13.2 Governing Law and Jurisdiction
13.2.1 This Agreement
The validity, interpretation, and execution of this agreement shall be governed by the procedural and substantive laws of the Province of British Columbia and the laws of Canada applicable therein without regard to conflicts of laws and principles that would require the application of the laws of any other jurisdiction. All claims, suits, proceedings, or disputes arising hereunder shall be brought in and be subject to the sole and exclusive jurisdiction of the courts located in Vancouver, British Columbia.
13.2.2 Data Storage
The information you provide may be stored electronically on a server outside of Canada. The information will be protected with appropriate security safeguards but may be subject to access under the laws of the foreign jurisdiction.
13.3 Non-Exercise of Rights
The failure of either party to exercise in any respect any right provided for in this agreement will not be deemed a waiver of any further rights in this agreement.
13.4 Survival
Each provision of this agreement reasonably intended by its terms to survive termination or expiration of this agreement shall so survive.
13.5 Non-Solicitation
The parties agree that during the term of this agreement, and for a period of two (2) years thereafter, neither party will, without the prior written consent of the other party, induce or attempt to induce or influence directly or indirectly, an employee of that other party to leave its employer; provided, however, that there will be no violation if an employee chooses to contact and gain employment through their own initiative or through any newspaper, trade, internet or other advertisements, job fairs, and the like or that is no longer employed by the other party, that has provided notice of resignation, or that has received notice of impending termination.

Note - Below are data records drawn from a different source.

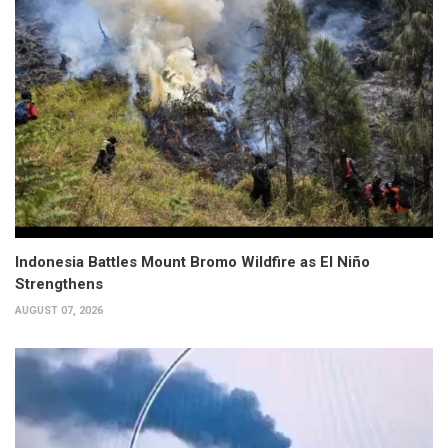
Indonesia Battles Mount Bromo Wildfire as El Niño
Strengthens
AUGUST 07, 2026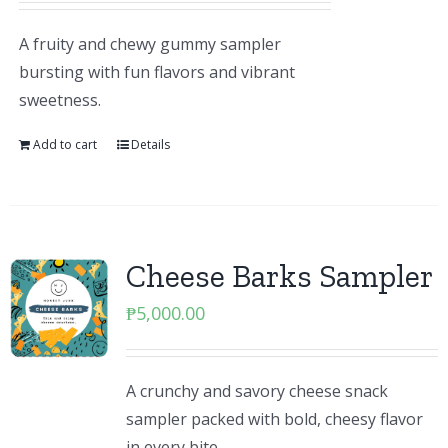
A fruity and chewy gummy sampler
bursting with fun flavors and vibrant
sweetness.
Add to cart
Details
Cheese Barks Sampler
₱
5,000.00
A crunchy and savory cheese snack
sampler packed with bold, cheesy flavor
in every bite.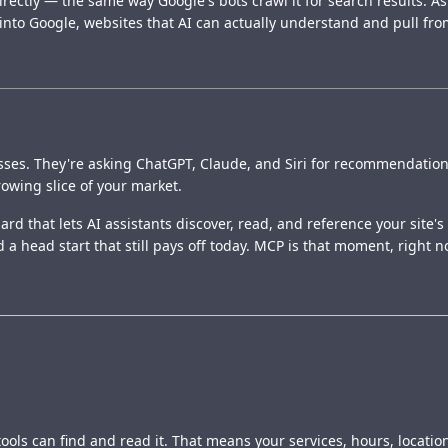
ectly — the same way Google's bots crawl it for search results. As
 into Google, websites that AI can actually understand and pull from
ses. They're asking ChatGPT, Claude, and Siri for recommendations i
growing slice of your market.
rd that lets AI assistants discover, read, and reference your site's 
 a head start that still pays off today. MCP is that moment, right n
ols can find and read it. That means your services, hours, location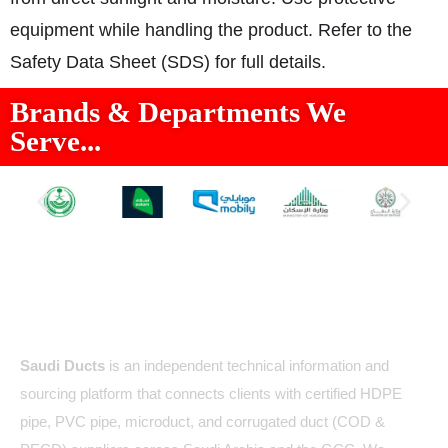
equipment while handling the product. Refer to the
Safety Data Sheet (SDS) for full details.
Brands & Departments We
Serve...
About Us
Saudi Ducts
is an independent technical information and
sourcing platform that connects clients with certified HDPE
pipe, PVC pipe, microduct, and corrugated duct (COD &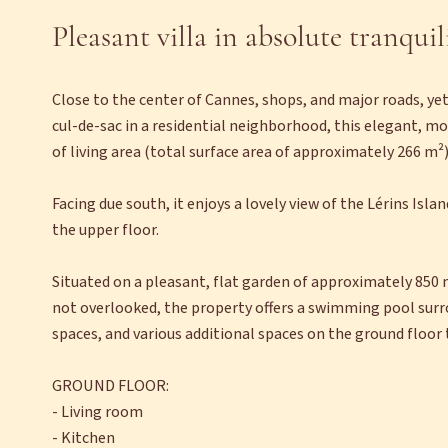
Pleasant villa in absolute tranquil
Close to the center of Cannes, shops, and major roads, yet
cul-de-sac in a residential neighborhood, this elegant, m
of living area (total surface area of approximately 266 m²)
Facing due south, it enjoys a lovely view of the Lérins Isla
the upper floor.
Situated on a pleasant, flat garden of approximately 850 
not overlooked, the property offers a swimming pool surro
spaces, and various additional spaces on the ground floor 
GROUND FLOOR:
- Living room
- Kitchen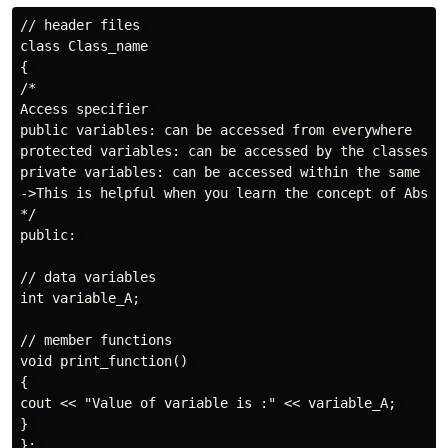
// header files 

class Class_name

{ 

/*

Access specifier 

public variables: can be accessed from everywhere

protected variables: can be accessed by the classes of
private variables: can be accessed within the same cla
->This is helpful when you learn the concept of Abstra
*/

public: 

// data variables

int variable_A;

// member functions

void print_function() 

{ 

cout << "Value of variable is :" << variable_A; 

} 

}; 
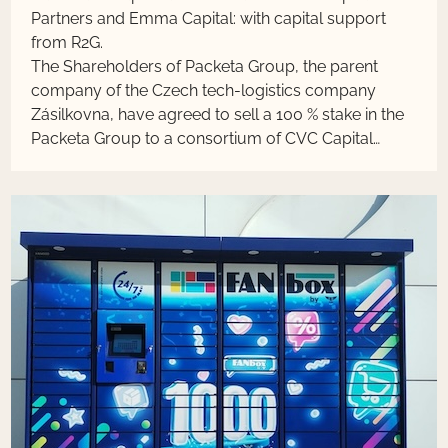
Partners and Emma Capital: with capital support
from R2G.
The Shareholders of Packeta Group, the parent
company of the Czech tech-logistics company
Zásilkovna, have agreed to sell a 100 % stake in the
Packeta Group to a consortium of CVC Capital
Partners and Emma Capital: with capital support
from R2G. The transaction is subject to approval
from relevant regulatory authorities, and its
completion is expected in the first half of 2024. The
terms of the transaction were not disclosed. The
Packeta Group has been profitable for a long time
and will achieve a turnover of CZK 7.25 billion this
year.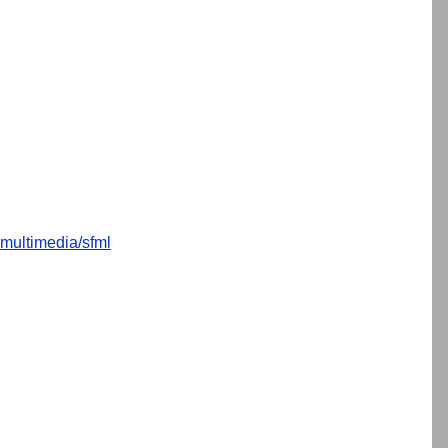
multimedia/sfml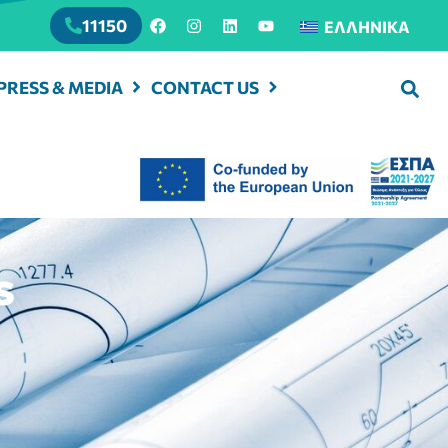
11150
ΕΛΛΗΝΙΚΆ
PRESS & MEDIA
CONTACT US
s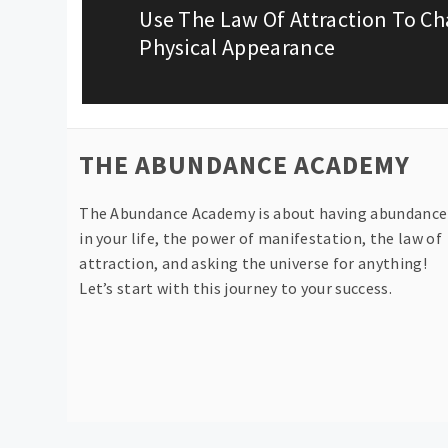
Use The Law Of Attraction To C
Previous
Physical Appearance
post:
THE ABUNDANCE ACADEMY
The Abundance Academy is about having abundance
in your life, the power of manifestation, the law of
attraction, and asking the universe for anything!
Let’s start with this journey to your success.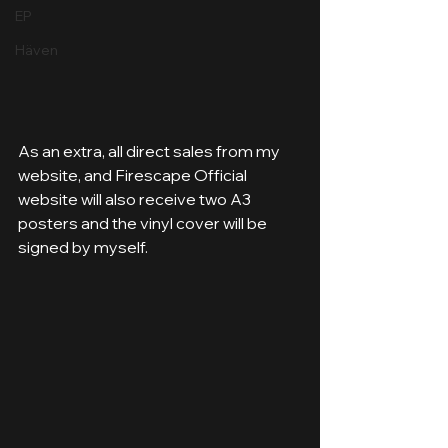
EP
Häven
As an extra, all direct sales from my 
website, and Firescape Official 
website will also receive two A3 
posters and the vinyl cover will be 
signed by myself.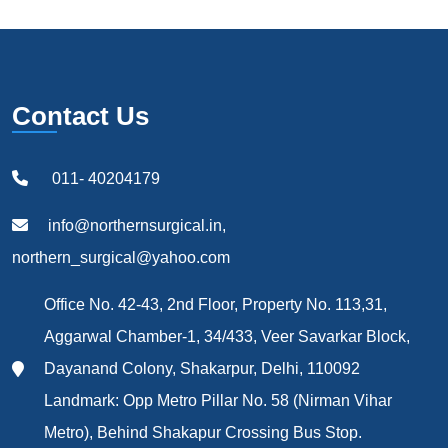
Contact Us
011- 40204179
info@northernsurgical.in,
northern_surgical@yahoo.com
Office No. 42-43, 2nd Floor, Property No. 113,31,
Aggarwal Chamber-1, 34/433, Veer Savarkar Block,
Dayanand Colony, Shakarpur, Delhi, 110092
Landmark: Opp Metro Pillar No. 58 (Nirman Vihar
Metro), Behind Shakapur Crossing Bus Stop.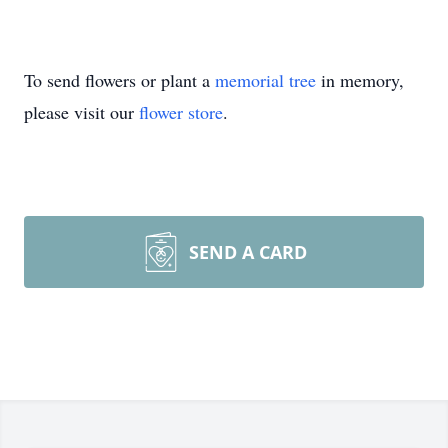
To send flowers or plant a
memorial tree
in memory,
please visit our
flower store
.
SEND A CARD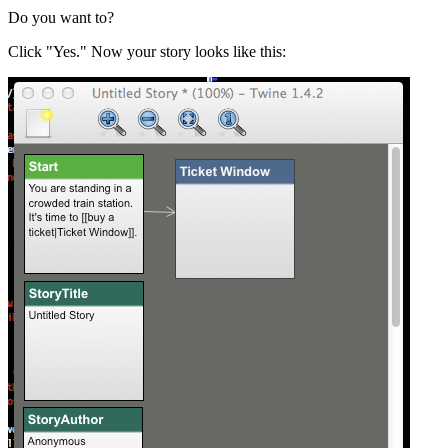
Do you want to?
Click "Yes." Now your story looks like this: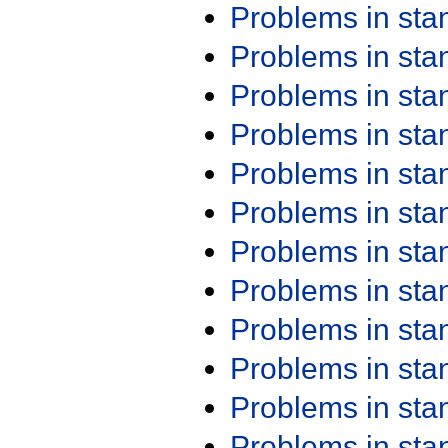
Problems in st
Problems in st
Problems in st
Problems in st
Problems in st
Problems in st
Problems in st
Problems in st
Problems in st
Problems in st
Problems in st
Problems in st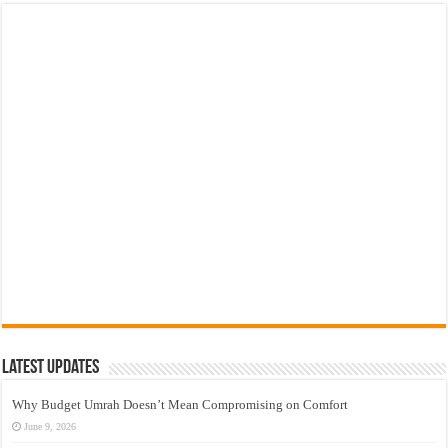
Latest Updates
Why Budget Umrah Doesn’t Mean Compromising on Comfort
June 9, 2026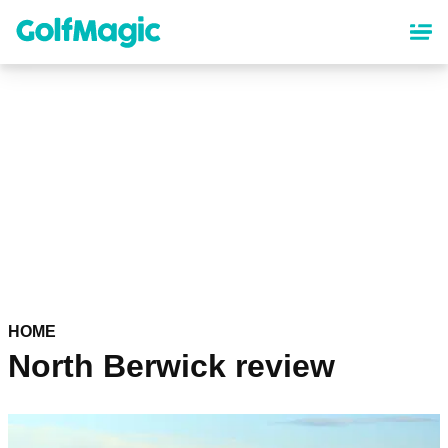
Skip
to
main
content
HOME
North Berwick review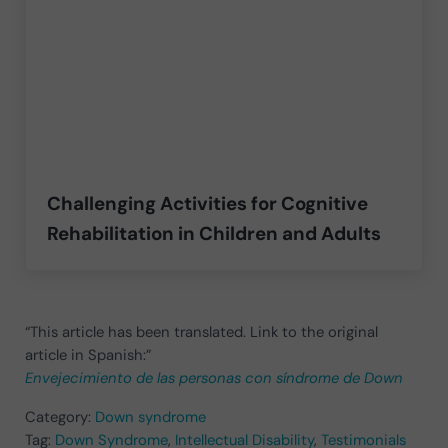
Challenging Activities for Cognitive
Rehabilitation in Children and Adults
“This article has been translated. Link to the original
article in Spanish:”
Envejecimiento de las personas con síndrome de Down
Category:
Down syndrome
Tag:
Down Syndrome
,
Intellectual Disability
,
Testimonials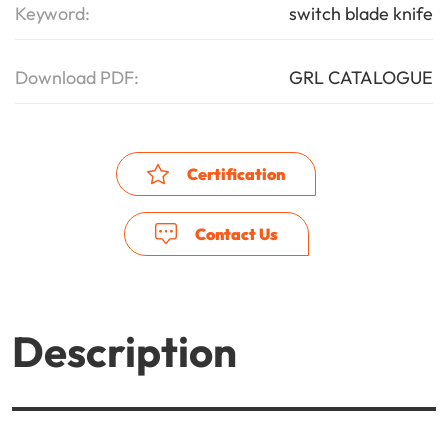
Keyword:
switch blade knife
Download PDF:
GRL CATALOGUE
Certification
Contact Us
Description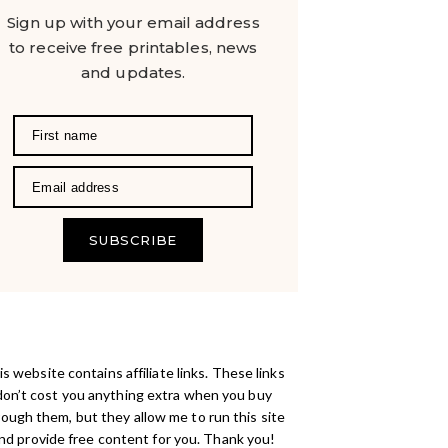
Sign up with your email address
to receive free printables, news
and updates.
SUBSCRIBE
s website contains affiliate links. These links
don’t cost you anything extra when you buy
rough them, but they allow me to run this site
nd provide free content for you. Thank you!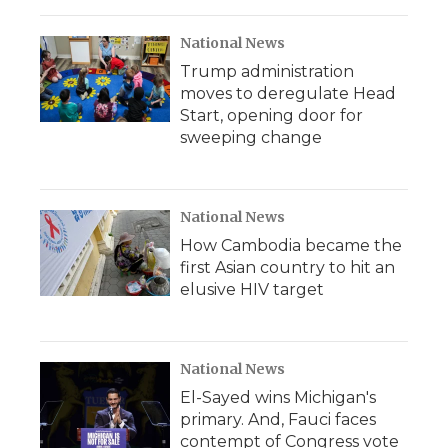
National News
Trump administration
moves to deregulate Head
Start, opening door for
sweeping change
National News
How Cambodia became the
first Asian country to hit an
elusive HIV target
National News
El-Sayed wins Michigan's
primary. And, Fauci faces
contempt of Congress vote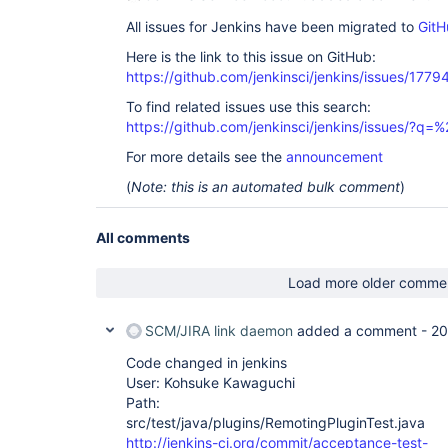
All issues for Jenkins have been migrated to
GitH
Here is the link to this issue on GitHub:
https://github.com/jenkinsci/jenkins/issues/1779
To find related issues use this search:
https://github.com/jenkinsci/jenkins/issues/?
For more details see the
announcement
(
Note: this is an automated bulk comment
)
All comments
Load more older comme
SCM/JIRA link daemon
added a comment -
20
Code changed in jenkins
User: Kohsuke Kawaguchi
Path:
src/test/java/plugins/RemotingPluginTest.java
http://jenkins-ci.org/commit/acceptance-test-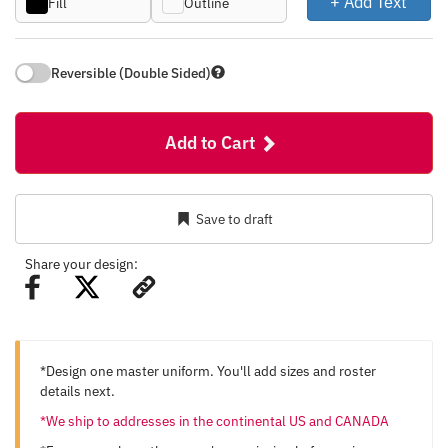
+ Add Text
Fill
Outline
Reversible (Double Sided)
Add to Cart
Save to draft
Share your design:
*Design one master uniform. You'll add sizes and roster
details next.
*We ship to addresses in the continental US and CANADA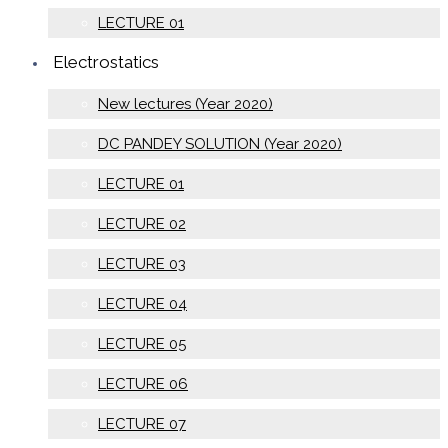
LECTURE 01
Electrostatics
New lectures (Year 2020)
DC PANDEY SOLUTION (Year 2020)
LECTURE 01
LECTURE 02
LECTURE 03
LECTURE 04
LECTURE 05
LECTURE 06
LECTURE 07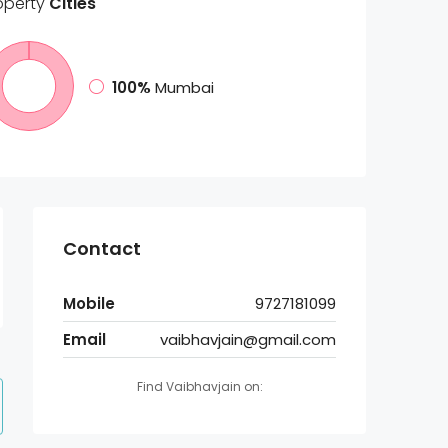
operty
Cities
100%
Mumbai
Contact
Mobile
9727181099
Email
vaibhavjain@gmail.com
Find Vaibhavjain on: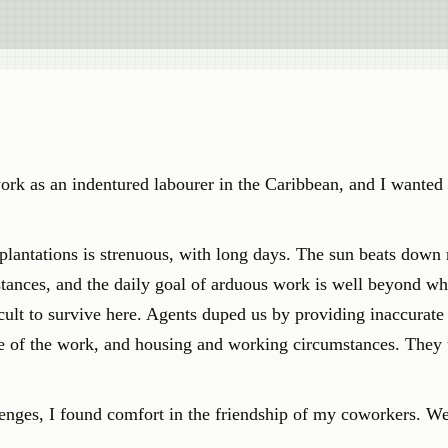
o work as an indentured labourer in the Caribbean, and I wanted
plantations is strenuous, with long days. The sun beats down r
stances, and the daily goal of arduous work is well beyond wh
cult to survive here. Agents duped us by providing inaccurate
ure of the work, and housing and working circumstances. They 
lenges, I found comfort in the friendship of my coworkers. W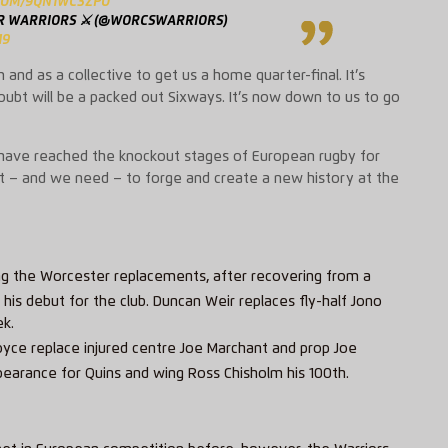
.COM/9QN1WC3ZPO
 WARRIORS ⚔️ (@WORCSWARRIORS)
19
nd as a collective to get us a home quarter-final. It’s
oubt will be a packed out
Sixways
. It’s now down to us to go
o have reached the knockout stages of European rugby for
nt – and we need – to forge and create a new history at the
ng the Worcester replacements, after recovering from a
his debut for the club. Duncan Weir replaces fly-half Jono
ek.
oyce replace injured centre Joe Marchant and prop Joe
appearance for Quins and wing Ross Chisholm his 100th.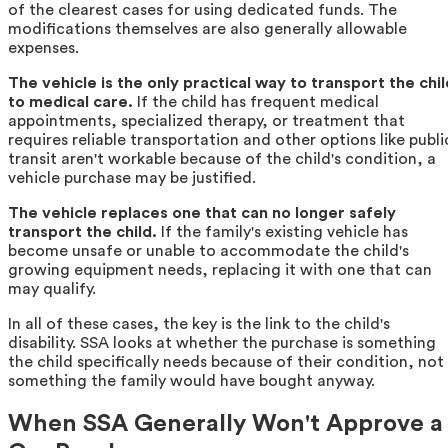
of the clearest cases for using dedicated funds. The
modifications themselves are also generally allowable
expenses.
The vehicle is the only practical way to transport the chil
to medical care.
If the child has frequent medical
appointments, specialized therapy, or treatment that
requires reliable transportation and other options like publi
transit aren't workable because of the child's condition, a
vehicle purchase may be justified.
The vehicle replaces one that can no longer safely
transport the child.
If the family's existing vehicle has
become unsafe or unable to accommodate the child's
growing equipment needs, replacing it with one that can
may qualify.
In all of these cases, the key is the link to the child's
disability. SSA looks at whether the purchase is something
the child specifically needs because of their condition, not
something the family would have bought anyway.
When SSA Generally Won't Approve a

13.6 Unenforceable Provisions
If any provision of this agreement is held by a court of competent jurisdiction to be invalid or unenforceable, then such provision shall be severed from this agreement with all other provisions remaining in full force and effect.
13.7 Notices
Any notices or other communication required or permitted under this agreement and intended to have legal effect must be given in writing to the other party at the address stated on the first page of the service agreement or such other address as a party may advise the other from time to time. Notices will be deemed to have been given upon receipt (or when delivery is refused) and may be:
(a) delivered personally,
(b) sent via certified mail (return receipt requested),
(c) sent via facsimile (fax) or email (with confirmation of receipt), or
(d) sent by a recognized courier service.
13.8 Third-Party Rights
Nothing in this agreement is intended to nor shall it be construed as conferring on or giving to any party, other than the parties to this agreement and their permitted successors or assigns, any rights under this agreement.
13.9 Headings
The headings contained in this agreement are for reference purposes only and are not to be used in the interpretation of this agreement.
13.10 Enurement
This agreement shall enure to the benefit of and be binding on the successors and assigns of you and PSD.